7. a kind of novel plant dna viral vector as claimed in claim 1 is characterized in that, it is an infectivity carrier deutero-plant gene silencing carrier, thereby the function of reticent research plant gene takes place this carrier inducing plant gene.

8. the purposes of a kind of novel plant dna viral vector as claimed in claim 3, it is characterized in that, utilize the clear and definite Plant Genome function of plant gene silencing carrier, its method is that an open reading frame to DNA β lacks and be changed by multiple clone site, inserts the cDNA fragment of plant endogenous gene and induce silence on its multiple clone site.

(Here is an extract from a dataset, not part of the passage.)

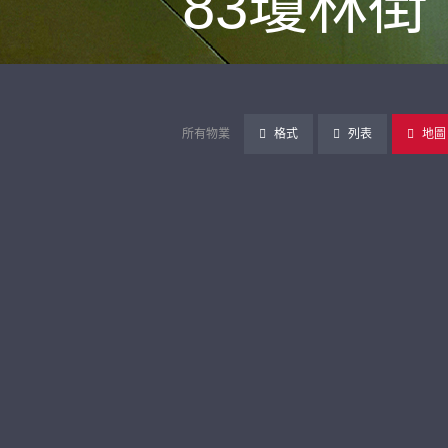
83瓊林街
所有物業
格式
列表
地圖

9. a kind of novel plant dna viral vector as claimed in claim 1 is characterized in that, it is an infectivity carrier deutero-dna virus expression vector, it is characterized in that this expression vector can expression alien gene.

10. as the purposes of described a kind of novel plant dna viral vector as described in the claim 3, it is characterized in that, utilize virus vector to express foreign protein, its method is to make up the DNA β of an open reading frame of two disappearances and have only one group of multiple clone site, and foreign protein directly inserts multiple clone site and expresses.